I hear everybody that you know is more relevant than everybody that I know.
But have you seen my records?
UT,
Ronan,
Essential Logic,
Mission of Burma,
The Zeros,
Avey Tare & Kría Brekkan,
World's Most,
Das Ding,
AZ,
Barclay James Harvest,
Hashim,
June Days,
Red Lorry Yellow Lorry,
Junior Murvin,
Teenage Jesus and the Jerks,
Porter Ricks,
Stockholm Monsters,
EPMD,
Marvin Gaye,
Anthony Braxton,
Leonard Cohen,
The Associates,
The Monochrome Set,
The Offenders,
Whodini,
Stiv Bators,
Amon Düül,
Sandy B,
Ohio Players,
Slave,
Jerry Gold Smith,
Dead Boys,
The Walker Brothers,
The Residents,
Mark Hollis,
Lee Hazlewood,
Little Man,
The J.B.'s,
Sun Ra Arkestra,
The Count Five,
Ralphi Rosario,
The Blues Magoos,
John Foxx,
Vladislav Delay,
Grandmaster Flash,
Andrew Ashong & Theo Parrish,
Oneida,
A Certain Ratio,
Dawn Penn,
Jeff Mills,
Stetsasonic,
Shoche,
Zapp,
Parry Music,
Crispy Ambulance,
The Tremeloes,
Donny Hathaway,
The Fuzztones,
Drexciya,
Reagan Youth,
The Real Kids,
John Coltrane,
Röyhkä ja Rättö ja Lehtisalo, Röyhkä ja Rättö ja Lehtisalo, Röyhkä ja Rättö ja Lehtisalo, Röyhkä ja Rättö ja Lehtisalo.
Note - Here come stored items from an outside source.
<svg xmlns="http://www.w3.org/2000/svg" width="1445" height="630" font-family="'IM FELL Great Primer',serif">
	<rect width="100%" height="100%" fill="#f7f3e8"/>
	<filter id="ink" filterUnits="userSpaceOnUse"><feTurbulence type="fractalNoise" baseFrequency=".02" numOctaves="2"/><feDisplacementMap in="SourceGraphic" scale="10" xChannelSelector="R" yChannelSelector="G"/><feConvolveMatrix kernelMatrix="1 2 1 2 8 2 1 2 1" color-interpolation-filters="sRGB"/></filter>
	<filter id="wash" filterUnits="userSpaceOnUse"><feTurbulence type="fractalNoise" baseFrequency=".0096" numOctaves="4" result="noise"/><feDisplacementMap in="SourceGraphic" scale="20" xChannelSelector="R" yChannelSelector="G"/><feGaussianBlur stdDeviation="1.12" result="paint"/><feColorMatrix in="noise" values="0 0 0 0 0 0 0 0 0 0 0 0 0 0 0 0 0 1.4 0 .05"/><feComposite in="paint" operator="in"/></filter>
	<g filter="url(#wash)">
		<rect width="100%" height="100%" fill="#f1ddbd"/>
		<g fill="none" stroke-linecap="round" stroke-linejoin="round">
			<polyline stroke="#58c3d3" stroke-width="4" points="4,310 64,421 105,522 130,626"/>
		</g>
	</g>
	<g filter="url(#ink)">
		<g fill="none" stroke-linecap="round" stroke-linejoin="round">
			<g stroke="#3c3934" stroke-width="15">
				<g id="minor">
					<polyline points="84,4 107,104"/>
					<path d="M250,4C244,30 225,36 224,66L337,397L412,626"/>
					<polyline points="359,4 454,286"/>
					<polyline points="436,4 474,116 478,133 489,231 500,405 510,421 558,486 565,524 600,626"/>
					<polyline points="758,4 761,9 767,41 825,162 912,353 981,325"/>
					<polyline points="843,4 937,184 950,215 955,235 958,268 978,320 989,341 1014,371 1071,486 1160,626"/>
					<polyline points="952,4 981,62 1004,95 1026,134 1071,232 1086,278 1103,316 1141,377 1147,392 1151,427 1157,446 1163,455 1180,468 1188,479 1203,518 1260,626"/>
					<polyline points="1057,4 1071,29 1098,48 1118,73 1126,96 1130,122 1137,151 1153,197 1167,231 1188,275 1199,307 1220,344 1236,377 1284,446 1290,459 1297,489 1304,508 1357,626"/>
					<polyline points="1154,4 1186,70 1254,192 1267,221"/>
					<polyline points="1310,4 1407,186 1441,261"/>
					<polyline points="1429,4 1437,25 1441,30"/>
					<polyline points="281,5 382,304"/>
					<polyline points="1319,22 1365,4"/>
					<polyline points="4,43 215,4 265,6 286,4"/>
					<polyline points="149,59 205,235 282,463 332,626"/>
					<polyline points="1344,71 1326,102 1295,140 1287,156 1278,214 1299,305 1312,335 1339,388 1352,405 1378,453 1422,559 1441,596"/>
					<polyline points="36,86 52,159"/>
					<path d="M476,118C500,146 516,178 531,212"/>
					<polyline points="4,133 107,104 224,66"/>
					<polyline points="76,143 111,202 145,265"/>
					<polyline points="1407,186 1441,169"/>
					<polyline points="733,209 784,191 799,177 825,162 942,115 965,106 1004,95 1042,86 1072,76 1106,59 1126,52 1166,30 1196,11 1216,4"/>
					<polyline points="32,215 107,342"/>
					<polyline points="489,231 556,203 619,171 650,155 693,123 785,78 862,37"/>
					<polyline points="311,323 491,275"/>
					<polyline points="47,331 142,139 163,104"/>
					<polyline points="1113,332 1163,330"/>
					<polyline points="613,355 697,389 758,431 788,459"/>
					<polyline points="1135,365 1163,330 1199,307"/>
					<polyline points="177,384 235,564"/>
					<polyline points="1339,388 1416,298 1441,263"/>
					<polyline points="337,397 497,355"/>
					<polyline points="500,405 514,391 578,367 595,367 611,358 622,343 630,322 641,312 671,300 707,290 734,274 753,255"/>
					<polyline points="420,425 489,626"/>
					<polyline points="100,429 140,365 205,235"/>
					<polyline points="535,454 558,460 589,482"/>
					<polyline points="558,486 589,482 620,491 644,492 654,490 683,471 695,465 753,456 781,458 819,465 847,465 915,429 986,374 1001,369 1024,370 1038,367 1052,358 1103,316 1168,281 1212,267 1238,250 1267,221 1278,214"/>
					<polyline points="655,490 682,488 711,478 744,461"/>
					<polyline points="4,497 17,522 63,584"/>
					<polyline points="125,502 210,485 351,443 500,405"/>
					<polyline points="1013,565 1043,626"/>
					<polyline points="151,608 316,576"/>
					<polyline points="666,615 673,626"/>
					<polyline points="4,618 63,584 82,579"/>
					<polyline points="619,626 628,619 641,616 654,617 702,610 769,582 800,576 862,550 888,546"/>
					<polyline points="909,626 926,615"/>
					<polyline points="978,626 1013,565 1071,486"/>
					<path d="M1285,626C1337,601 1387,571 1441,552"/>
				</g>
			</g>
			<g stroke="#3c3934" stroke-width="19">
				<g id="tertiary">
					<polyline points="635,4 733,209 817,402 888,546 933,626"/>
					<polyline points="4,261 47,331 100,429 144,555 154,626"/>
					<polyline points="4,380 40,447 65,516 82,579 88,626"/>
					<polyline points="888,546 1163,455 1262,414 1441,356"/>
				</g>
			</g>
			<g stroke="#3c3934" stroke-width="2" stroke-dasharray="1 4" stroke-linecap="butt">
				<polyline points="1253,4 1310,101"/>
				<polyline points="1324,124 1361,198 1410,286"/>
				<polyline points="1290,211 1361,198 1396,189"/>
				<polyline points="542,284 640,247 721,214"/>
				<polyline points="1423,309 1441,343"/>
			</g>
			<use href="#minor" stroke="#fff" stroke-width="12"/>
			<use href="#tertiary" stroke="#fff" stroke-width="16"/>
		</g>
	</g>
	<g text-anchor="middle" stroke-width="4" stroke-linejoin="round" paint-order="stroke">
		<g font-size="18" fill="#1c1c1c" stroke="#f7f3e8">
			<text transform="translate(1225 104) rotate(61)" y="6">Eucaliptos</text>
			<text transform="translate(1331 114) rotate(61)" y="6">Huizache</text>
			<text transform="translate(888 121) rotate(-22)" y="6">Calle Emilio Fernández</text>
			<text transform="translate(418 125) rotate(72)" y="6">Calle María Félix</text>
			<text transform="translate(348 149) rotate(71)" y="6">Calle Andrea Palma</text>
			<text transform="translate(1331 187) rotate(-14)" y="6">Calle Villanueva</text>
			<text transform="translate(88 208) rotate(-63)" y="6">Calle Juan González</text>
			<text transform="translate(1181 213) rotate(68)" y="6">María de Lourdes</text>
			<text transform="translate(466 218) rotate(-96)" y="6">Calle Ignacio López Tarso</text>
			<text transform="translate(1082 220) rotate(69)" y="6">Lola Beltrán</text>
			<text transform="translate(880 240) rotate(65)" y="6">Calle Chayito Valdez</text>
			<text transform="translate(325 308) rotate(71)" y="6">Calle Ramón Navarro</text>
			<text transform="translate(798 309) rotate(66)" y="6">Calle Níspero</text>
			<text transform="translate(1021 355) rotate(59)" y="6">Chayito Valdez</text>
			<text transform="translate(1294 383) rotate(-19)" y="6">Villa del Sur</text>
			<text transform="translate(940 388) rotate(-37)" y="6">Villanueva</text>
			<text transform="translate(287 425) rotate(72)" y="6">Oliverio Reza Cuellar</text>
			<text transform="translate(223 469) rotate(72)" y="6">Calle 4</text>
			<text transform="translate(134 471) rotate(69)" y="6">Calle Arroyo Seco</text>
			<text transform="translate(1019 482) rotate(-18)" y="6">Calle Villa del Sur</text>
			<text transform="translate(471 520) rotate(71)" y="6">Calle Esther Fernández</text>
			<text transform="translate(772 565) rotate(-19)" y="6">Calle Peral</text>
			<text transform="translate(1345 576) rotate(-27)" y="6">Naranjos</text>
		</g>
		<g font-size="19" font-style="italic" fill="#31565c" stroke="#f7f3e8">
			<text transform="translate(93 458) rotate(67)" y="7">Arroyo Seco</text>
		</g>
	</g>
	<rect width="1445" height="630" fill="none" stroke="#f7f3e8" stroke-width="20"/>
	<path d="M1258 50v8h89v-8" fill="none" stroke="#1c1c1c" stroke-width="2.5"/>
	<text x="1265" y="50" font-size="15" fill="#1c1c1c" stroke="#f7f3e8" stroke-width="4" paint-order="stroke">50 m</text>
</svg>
You don't know what you really want.
You don't know what you really want.
You don't know what you really want.
You don't know what you really want.
You don't know what you really want.
You don't know what you really want.
You don't know what you really want.
You don't know what you really want.
You don't know what you really want.
You don't know what you really want.
You don't know what you really want.
You don't know what you really want.
You don't know what you really want.
You don't know what you really want.
You don't know what you really want.